The island that banned hives: can honeybees actually harm nature?
Briefly

The island that banned hives: can honeybees actually harm nature?
"Off the coast of Tuscany is a tiny island in the shape of a crescent moon. An hour from mainland Italy, Giannutri has just two beaches for boats to dock. In summer, hundreds of tourists flock there, hiking to the red and white lighthouse on its southern tip before diving into the clear waters. In winter, its population dwindles to 10."
"The island's rocky ridges are coated with thickets of rosemary and juniper, and in warmer months the air is sweetened by flowers and the gentle hum of bees. Residents are people who like fishing, or being alone, or who have retired. Everyone has their story, says Leonardo Dapporto, associate professor at the University of Florence. It was Giannutri's isolation that drew scientists here."
"They were seeking a unique open-air laboratory to answer a question that has long intrigued ecologists: could honeybees be causing their wild bee cousins to decline? To answer this, they carried out a radical experiment. While Giannutri is too far from the mainland for honeybees to fly to it, 18 hives were set up on the island in 2018: a relatively contained, recently established population."
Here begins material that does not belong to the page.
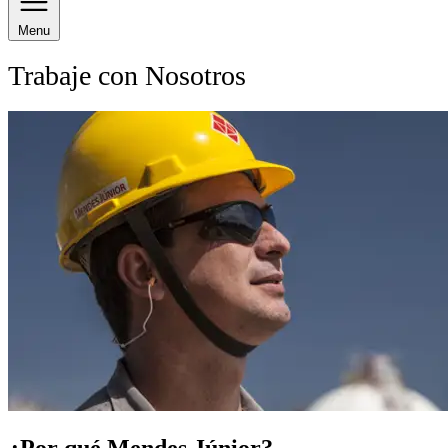
Menu
Trabaje con Nosotros
¿Por qué Mendes Júnior?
"Researchers got permission to shut the hives down, effectively removing most honeybees from the island. Punta San Francesco, a popular spot with hikers on the island. Photograph: Alessandro Cini When the study began, the island's human population temporarily doubled in size, as teams of scientists fanned out across the scrubland tracking bees. Then came the ban: they closed hives on selected days during the peak foraging period, keeping the honeybees in their hives for 11 hours a day."
Giannutri is a crescent-shaped Tuscan island about an hour from mainland Italy with two boat-accessible beaches and a seasonal population that falls to ten in winter. The island's scrubland hosts diverse plants, rosemary and juniper thickets, and flowering seasons that attract bees. In 2018 eighteen honeybee hives were established on Giannutri as a contained, newly introduced managed population. Researchers obtained permission to temporarily confine those honeybees, closing hives on selected peak-foraging days for eleven hours to remove most honeybee foraging. Teams of scientists conducted field surveys across the island to track bees, yielding compelling and consistent results.